L’informatique est née de l’étude et de la formalisation du calcul. Dès l’antiquité, des nécessités concrètes ont requis l’étude de longueurs, de surfaces, de volumes, de grandeurs numériques. Les mathématiques émergèrent de la recherche systématique de propriétés sur ces objets. Les démonstrations rigoureuses ont nécessité la définition formelle de concepts comme le rectangle, le cercle, plus tard l’équation, la fonction numérique, etc.
Ces manipulations requerraient des calculs et des raisonnements, lesquels furent donc des outils centraux des mathématiques et des autres sciences, sans être véritablement des objets d’étude systématique et générale à part entière. Au dixneuvième siècle, la recherche des fondements des mathématiques, qui se manifeste entre autres par le développement de la théorie des ensembles de Cantor, la volonté de réduire les mathématiques à la logique de Frege et certains des problèmes de Hilbert, conduisent à des interrogations plus fines sur la nature du raisonnement et du calcul. Naissent alors les controverses entre finitistes de Brouwer et les hilbertiens. D’outils, certes importants, le raisonnement et le calcul deviennent des objets d’étude qui doivent à leur tour être formalisés.

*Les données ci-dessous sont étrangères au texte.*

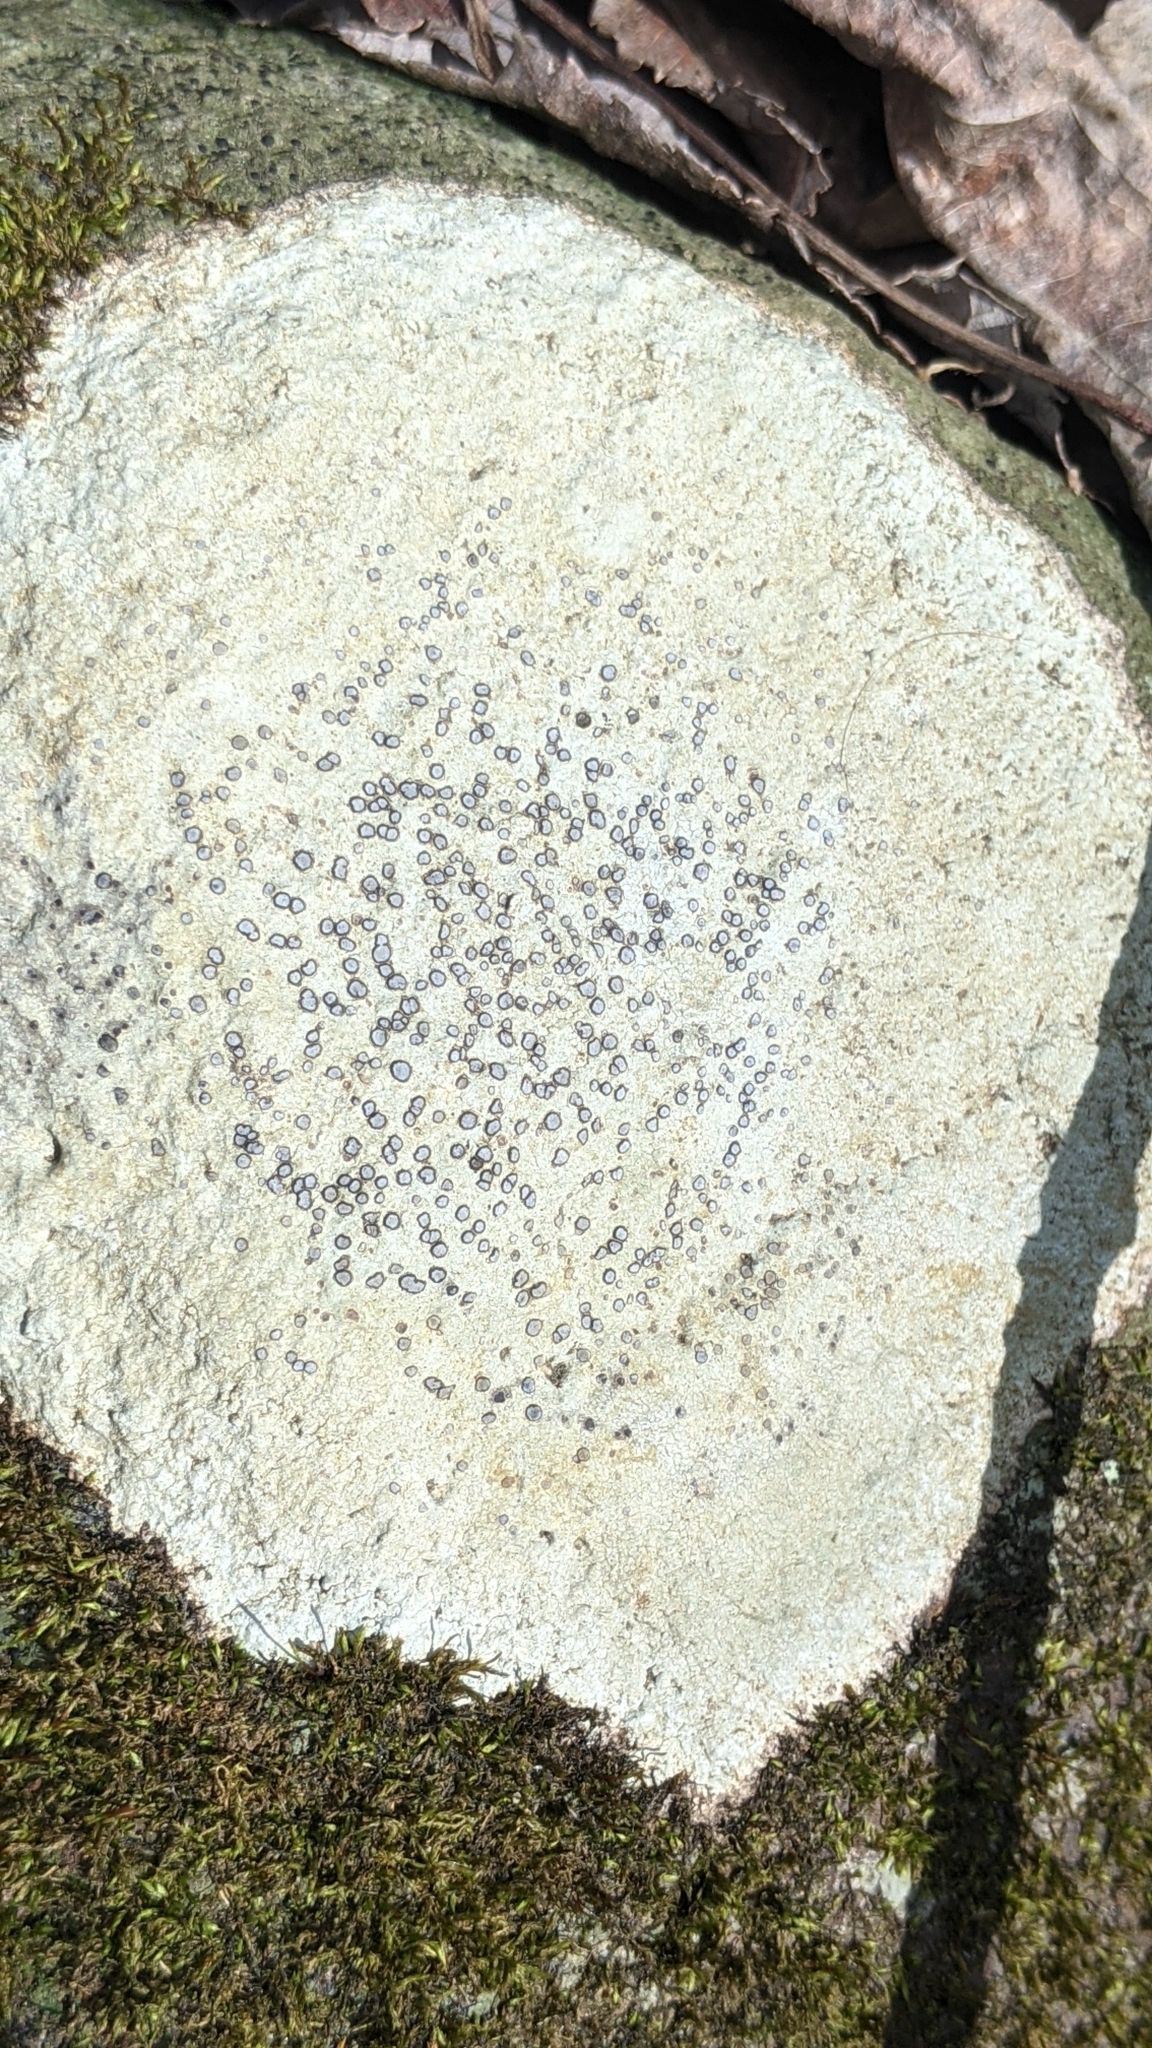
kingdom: Fungi
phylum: Ascomycota
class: Lecanoromycetes
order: Lecideales
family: Lecideaceae
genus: Porpidia
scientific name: Porpidia albocaerulescens
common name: Smokey-eyed boulder lichen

Les différentes approches pour formaliser la notion intuitive de calcul aboutissent dans les années 1930 lorsque Gödel, avec Herbrand, Church et Turing proposent chacun un modèle — fonctions récursives, lambda-calcul, machine de Turing — de cette notion et qu’est démontrée l’équivalence entre ces trois modèles. La thèse de Church postule que ce triple modèle est la bonne formalisation de la notion de calcul, que ce qui est calculable au sens intuitif est ce qui est calculable au sens de ces trois modèles. Car ces études montrent, théorème d’incomplétude de Gödel et indécidabilité du problème de l’arrêt des machines de Turing en tête, que la volonté de Hilbert de réduire le raisonnement mathématique à des étapes de calcul est irréalisable.

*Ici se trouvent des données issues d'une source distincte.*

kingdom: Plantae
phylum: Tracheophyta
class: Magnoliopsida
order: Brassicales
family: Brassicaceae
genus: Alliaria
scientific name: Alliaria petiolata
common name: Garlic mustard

Vérification et atteignabilité
Les programmes
Un programme est la description d’un calcul à effectuer par une machine. Il peut être écrit directement dans le langage de la machine ou dans un langage, dit langage de programmation, destiné à être traduit automatiquement dans le langage de la machine au moyen d’un autre programme appelé compilateur. Le langage de programmation doit pouvoir être traité par les opérations calculatoires du compilateur et doit donc proposer une syntaxe formalisée. Pour que le programmeur sache quel programme écrire en vue du comportement qu’il souhaite, le langage de programmation doit aussi proposer une sémantique précise correspondant à sa syntaxe. Il existe plusieurs types de styles syntaxiques. On peut décrire les programmes par des graphes dont les sommets sont des instructions élémentaires et les arcs représentent les passages possibles d’une instruction à l’autre. Cette représentation, quoique non totalement linguistique, est une forme de langage de programmation. Elle est par ailleurs toujours utilisée dans l’analyse des programmes sous le nom de graphe de flot de contrôle. Les langages de programmation impératifs sont très répandus. Ils reposent sur les concepts d’affectation d’une valeur à une variable, de séquence, de test et de boucle. Pour notre part, nous utiliserons des langages de programmation dits fonctionnels. Ces langages connaissent également le test, mais, dans l’acception restrictive que nous faisons nôtre ici, ni la séquence, ni la boucle, ni l’affectation. En revanche, il est permis de définir des fonctions récursives. Le langage dans lequel nous exprimerons nos exemples est un fragment fonctionnel du langage OCaml [Ler+14].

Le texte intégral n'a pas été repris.